What you are asked to do —
Give the lines below again exactly, starting with the line that holds "text_box [277, 411, 315, 449]" and going on through the line that holds "Document page, 1667x938 pixels.".

◇ ◇ ◇ ◇ ◇

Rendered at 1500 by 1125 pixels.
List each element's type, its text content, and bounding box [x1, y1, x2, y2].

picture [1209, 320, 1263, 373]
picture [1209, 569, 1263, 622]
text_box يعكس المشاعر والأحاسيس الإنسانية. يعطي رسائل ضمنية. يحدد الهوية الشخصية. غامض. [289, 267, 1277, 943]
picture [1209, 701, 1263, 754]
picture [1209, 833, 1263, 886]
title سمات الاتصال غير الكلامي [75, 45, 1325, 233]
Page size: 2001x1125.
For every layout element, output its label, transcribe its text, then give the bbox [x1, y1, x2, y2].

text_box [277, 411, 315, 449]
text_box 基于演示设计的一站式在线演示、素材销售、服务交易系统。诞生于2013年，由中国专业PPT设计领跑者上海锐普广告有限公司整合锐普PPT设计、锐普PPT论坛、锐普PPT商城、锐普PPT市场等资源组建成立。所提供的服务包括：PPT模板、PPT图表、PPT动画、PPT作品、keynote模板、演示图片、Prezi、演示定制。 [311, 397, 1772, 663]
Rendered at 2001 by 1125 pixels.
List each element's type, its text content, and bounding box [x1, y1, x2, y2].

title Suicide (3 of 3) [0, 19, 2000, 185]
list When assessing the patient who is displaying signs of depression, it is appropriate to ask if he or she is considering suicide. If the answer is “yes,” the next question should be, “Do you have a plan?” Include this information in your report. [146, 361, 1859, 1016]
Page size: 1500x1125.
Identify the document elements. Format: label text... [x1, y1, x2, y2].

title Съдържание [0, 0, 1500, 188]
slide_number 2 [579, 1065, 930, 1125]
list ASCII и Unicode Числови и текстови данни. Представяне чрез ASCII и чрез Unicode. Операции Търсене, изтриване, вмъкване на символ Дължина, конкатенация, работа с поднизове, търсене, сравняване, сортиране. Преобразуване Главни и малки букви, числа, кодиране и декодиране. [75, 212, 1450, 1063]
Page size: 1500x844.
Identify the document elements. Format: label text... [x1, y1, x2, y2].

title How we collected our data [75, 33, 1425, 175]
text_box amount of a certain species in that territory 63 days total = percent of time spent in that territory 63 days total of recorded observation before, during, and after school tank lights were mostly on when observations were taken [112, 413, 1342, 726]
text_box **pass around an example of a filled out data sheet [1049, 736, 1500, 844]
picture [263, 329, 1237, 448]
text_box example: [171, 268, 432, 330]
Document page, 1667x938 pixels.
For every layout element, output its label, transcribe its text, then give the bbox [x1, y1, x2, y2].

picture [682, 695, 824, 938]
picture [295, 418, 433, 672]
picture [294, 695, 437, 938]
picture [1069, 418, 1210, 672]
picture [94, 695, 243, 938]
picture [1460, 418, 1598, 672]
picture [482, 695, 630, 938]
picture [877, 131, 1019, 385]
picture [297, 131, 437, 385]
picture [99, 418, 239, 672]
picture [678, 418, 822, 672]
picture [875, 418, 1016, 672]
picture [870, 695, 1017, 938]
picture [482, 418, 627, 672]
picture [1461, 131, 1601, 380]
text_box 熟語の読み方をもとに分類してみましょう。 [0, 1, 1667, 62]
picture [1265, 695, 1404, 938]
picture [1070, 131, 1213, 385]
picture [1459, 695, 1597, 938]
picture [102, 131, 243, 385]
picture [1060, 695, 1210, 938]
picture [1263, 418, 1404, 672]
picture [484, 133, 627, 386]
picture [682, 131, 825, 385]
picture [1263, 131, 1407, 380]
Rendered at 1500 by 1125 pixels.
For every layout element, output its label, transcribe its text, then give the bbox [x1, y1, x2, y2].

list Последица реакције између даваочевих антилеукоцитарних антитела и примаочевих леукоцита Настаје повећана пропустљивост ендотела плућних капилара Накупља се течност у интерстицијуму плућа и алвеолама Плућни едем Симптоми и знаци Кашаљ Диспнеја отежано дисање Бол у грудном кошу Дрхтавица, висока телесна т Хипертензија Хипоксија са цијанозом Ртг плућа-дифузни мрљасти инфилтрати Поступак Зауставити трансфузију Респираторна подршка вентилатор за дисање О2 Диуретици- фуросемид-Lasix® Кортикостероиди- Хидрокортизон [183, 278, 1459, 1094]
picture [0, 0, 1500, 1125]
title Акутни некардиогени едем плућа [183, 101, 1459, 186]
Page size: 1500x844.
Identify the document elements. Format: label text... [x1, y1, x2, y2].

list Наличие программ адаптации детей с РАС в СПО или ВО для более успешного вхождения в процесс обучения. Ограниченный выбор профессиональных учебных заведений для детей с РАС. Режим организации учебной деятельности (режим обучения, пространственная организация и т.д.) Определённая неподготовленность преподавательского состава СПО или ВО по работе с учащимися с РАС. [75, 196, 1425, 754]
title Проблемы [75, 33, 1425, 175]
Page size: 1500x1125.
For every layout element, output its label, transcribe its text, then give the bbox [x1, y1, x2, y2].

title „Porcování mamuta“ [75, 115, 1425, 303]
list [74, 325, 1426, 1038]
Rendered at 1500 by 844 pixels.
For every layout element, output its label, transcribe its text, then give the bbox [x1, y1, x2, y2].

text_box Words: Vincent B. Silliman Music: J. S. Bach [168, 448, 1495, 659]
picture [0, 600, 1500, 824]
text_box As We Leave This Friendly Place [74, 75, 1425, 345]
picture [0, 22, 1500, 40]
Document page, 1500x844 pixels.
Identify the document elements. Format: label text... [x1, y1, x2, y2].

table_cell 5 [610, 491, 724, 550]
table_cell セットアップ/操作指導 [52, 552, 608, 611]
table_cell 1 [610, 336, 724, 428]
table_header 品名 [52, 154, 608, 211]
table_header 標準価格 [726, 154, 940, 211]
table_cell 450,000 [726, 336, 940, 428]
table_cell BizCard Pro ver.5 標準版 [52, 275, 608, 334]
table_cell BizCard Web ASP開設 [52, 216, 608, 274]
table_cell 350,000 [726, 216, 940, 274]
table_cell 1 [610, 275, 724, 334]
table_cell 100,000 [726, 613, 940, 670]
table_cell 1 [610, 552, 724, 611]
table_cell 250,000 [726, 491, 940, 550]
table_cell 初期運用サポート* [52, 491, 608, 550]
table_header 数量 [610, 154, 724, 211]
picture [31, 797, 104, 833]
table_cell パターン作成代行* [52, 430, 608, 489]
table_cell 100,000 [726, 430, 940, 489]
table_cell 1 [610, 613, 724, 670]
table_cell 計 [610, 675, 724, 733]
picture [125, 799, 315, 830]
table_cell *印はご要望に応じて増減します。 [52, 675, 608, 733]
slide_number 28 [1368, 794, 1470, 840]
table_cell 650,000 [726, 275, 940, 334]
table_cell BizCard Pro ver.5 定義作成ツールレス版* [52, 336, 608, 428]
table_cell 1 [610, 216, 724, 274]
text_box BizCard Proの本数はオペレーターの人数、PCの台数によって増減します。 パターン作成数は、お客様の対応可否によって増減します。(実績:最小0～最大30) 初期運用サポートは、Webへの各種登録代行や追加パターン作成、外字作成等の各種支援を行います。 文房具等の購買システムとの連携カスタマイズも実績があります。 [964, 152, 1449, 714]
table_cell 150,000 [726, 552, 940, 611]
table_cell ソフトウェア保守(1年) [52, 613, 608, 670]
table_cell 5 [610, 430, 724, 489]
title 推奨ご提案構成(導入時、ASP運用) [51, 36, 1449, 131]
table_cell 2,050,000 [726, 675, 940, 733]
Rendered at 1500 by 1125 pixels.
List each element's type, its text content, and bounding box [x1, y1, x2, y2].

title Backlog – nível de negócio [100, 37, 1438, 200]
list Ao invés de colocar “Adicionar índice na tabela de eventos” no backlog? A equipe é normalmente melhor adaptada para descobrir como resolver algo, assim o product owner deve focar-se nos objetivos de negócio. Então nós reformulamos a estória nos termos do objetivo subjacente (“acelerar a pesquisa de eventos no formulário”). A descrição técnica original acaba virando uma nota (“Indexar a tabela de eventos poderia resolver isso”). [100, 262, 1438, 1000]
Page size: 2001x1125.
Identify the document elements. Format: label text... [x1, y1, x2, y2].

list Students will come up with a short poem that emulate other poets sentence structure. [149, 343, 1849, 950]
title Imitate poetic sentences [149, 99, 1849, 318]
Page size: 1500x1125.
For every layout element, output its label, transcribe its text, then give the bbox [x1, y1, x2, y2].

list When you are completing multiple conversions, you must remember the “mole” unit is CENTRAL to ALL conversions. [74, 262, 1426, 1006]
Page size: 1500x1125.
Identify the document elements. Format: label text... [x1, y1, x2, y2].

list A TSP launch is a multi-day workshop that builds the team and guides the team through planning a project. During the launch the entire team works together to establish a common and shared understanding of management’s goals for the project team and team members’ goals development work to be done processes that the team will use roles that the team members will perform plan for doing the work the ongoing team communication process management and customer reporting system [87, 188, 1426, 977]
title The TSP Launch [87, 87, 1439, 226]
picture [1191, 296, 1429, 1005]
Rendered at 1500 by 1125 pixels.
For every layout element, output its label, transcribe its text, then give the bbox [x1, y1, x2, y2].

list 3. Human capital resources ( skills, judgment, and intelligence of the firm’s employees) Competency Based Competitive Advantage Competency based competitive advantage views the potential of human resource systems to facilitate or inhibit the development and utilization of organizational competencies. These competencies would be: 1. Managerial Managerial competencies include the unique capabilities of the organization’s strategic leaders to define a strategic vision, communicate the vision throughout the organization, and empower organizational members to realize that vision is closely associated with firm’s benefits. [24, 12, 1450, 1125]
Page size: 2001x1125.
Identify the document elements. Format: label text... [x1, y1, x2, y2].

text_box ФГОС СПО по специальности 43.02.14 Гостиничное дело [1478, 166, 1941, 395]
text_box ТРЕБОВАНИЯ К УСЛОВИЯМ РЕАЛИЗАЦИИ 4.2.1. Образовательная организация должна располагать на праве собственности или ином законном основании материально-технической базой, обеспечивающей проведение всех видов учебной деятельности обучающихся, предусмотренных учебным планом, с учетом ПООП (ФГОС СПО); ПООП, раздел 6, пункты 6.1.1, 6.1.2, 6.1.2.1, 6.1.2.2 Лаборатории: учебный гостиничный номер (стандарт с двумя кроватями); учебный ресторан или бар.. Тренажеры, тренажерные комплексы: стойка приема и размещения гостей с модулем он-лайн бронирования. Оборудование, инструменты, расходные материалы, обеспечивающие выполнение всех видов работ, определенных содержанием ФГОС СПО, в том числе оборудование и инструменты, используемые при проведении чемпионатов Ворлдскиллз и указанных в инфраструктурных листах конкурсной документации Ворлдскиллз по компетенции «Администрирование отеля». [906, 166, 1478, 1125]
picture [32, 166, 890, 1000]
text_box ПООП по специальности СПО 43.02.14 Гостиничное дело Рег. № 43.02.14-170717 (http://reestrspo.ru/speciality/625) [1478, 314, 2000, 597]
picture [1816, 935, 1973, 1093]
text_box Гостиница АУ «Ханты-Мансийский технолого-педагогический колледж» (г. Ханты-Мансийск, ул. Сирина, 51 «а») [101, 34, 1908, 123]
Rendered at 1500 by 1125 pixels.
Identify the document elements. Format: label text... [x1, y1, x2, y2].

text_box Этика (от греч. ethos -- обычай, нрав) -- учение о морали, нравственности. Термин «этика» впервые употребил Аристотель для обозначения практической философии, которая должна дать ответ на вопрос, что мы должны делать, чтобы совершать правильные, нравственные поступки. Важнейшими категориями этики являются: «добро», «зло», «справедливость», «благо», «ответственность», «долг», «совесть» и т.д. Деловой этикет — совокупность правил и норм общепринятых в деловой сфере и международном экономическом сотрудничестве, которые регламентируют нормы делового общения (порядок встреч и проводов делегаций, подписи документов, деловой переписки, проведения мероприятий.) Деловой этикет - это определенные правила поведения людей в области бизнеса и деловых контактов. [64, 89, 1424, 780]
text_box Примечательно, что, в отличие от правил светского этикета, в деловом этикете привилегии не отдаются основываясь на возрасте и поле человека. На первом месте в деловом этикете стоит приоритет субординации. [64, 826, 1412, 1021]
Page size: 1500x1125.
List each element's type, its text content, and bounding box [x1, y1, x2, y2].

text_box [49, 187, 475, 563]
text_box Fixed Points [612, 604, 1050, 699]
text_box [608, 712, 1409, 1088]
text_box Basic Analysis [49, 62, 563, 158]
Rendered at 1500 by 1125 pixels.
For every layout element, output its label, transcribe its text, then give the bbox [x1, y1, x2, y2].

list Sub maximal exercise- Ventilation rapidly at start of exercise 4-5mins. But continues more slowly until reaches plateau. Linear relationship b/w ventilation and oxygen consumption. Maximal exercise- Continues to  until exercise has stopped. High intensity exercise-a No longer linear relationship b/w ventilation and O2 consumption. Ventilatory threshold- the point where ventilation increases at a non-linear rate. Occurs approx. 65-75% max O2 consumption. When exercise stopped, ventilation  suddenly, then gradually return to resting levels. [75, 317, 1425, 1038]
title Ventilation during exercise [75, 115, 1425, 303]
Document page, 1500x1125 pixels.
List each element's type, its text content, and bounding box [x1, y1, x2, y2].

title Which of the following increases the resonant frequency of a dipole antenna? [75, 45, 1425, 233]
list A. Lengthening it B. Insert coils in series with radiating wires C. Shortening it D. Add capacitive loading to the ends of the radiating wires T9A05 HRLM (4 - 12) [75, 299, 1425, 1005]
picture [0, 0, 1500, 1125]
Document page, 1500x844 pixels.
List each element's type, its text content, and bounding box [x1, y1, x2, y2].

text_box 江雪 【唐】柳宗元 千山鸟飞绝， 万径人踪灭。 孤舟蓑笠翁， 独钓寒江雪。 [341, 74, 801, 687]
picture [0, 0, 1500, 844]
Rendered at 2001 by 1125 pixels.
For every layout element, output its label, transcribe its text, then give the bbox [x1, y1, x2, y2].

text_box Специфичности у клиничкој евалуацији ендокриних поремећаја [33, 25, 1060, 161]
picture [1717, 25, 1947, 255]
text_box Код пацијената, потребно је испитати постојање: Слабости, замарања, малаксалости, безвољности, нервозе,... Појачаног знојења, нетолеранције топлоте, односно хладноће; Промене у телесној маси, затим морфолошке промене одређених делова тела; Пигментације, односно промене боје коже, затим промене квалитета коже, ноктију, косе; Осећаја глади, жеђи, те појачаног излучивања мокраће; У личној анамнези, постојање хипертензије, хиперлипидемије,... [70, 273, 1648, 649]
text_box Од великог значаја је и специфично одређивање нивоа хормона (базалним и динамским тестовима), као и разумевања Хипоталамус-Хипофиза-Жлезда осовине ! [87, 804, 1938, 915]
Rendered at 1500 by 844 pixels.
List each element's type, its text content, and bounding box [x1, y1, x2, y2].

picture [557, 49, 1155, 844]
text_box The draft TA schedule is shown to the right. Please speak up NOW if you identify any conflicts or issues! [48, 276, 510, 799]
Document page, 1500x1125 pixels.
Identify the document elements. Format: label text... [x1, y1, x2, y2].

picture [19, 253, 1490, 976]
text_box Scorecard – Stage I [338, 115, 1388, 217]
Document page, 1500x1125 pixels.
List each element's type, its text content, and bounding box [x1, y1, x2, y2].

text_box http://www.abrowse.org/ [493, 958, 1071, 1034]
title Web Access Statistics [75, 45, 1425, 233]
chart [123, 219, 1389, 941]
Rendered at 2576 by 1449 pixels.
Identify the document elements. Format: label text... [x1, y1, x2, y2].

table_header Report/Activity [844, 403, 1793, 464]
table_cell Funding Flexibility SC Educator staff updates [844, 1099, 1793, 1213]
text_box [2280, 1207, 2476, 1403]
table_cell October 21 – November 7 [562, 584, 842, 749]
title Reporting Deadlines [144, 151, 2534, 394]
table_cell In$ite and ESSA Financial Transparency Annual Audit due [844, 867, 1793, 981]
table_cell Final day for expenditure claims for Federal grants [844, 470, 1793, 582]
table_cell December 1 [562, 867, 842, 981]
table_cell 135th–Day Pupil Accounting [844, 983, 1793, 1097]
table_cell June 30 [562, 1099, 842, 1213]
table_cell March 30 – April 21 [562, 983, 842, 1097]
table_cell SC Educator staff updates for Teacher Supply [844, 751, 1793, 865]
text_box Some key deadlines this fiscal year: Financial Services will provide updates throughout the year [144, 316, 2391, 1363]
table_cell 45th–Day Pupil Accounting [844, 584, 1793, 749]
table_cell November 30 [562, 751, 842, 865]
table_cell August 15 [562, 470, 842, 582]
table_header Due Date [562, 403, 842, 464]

◇ ◇ ◇ ◇ ◇

Written solution —
text_box [277, 411, 315, 449]
text_box 基于演示设计的一站式在线演示、素材销售、服务交易系统。诞生于2013年，由中国专业PPT设计领跑者上海锐普广告有限公司整合锐普PPT设计、锐普PPT论坛、锐普PPT商城、锐普PPT市场等资源组建成立。所提供的服务包括：PPT模板、PPT图表、PPT动画、PPT作品、keynote模板、演示图片、Prezi、演示定制。 [311, 397, 1772, 663]
Rendered at 2001 by 1125 pixels.
List each element's type, its text content, and bounding box [x1, y1, x2, y2].

title Suicide (3 of 3) [0, 19, 2000, 185]
list When assessing the patient who is displaying signs of depression, it is appropriate to ask if he or she is considering suicide. If the answer is “yes,” the next question should be, “Do you have a plan?” Include this information in your report. [146, 361, 1859, 1016]
Page size: 1500x1125.
Identify the document elements. Format: label text... [x1, y1, x2, y2].

title Съдържание [0, 0, 1500, 188]
slide_number 2 [579, 1065, 930, 1125]
list ASCII и Unicode Числови и текстови данни. Представяне чрез ASCII и чрез Unicode. Операции Търсене, изтриване, вмъкване на символ Дължина, конкатенация, работа с поднизове, търсене, сравняване, сортиране. Преобразуване Главни и малки букви, числа, кодиране и декодиране. [75, 212, 1450, 1063]
Page size: 1500x844.
Identify the document elements. Format: label text... [x1, y1, x2, y2].

title How we collected our data [75, 33, 1425, 175]
text_box amount of a certain species in that territory 63 days total = percent of time spent in that territory 63 days total of recorded observation before, during, and after school tank lights were mostly on when observations were taken [112, 413, 1342, 726]
text_box **pass around an example of a filled out data sheet [1049, 736, 1500, 844]
picture [263, 329, 1237, 448]
text_box example: [171, 268, 432, 330]
Document page, 1667x938 pixels.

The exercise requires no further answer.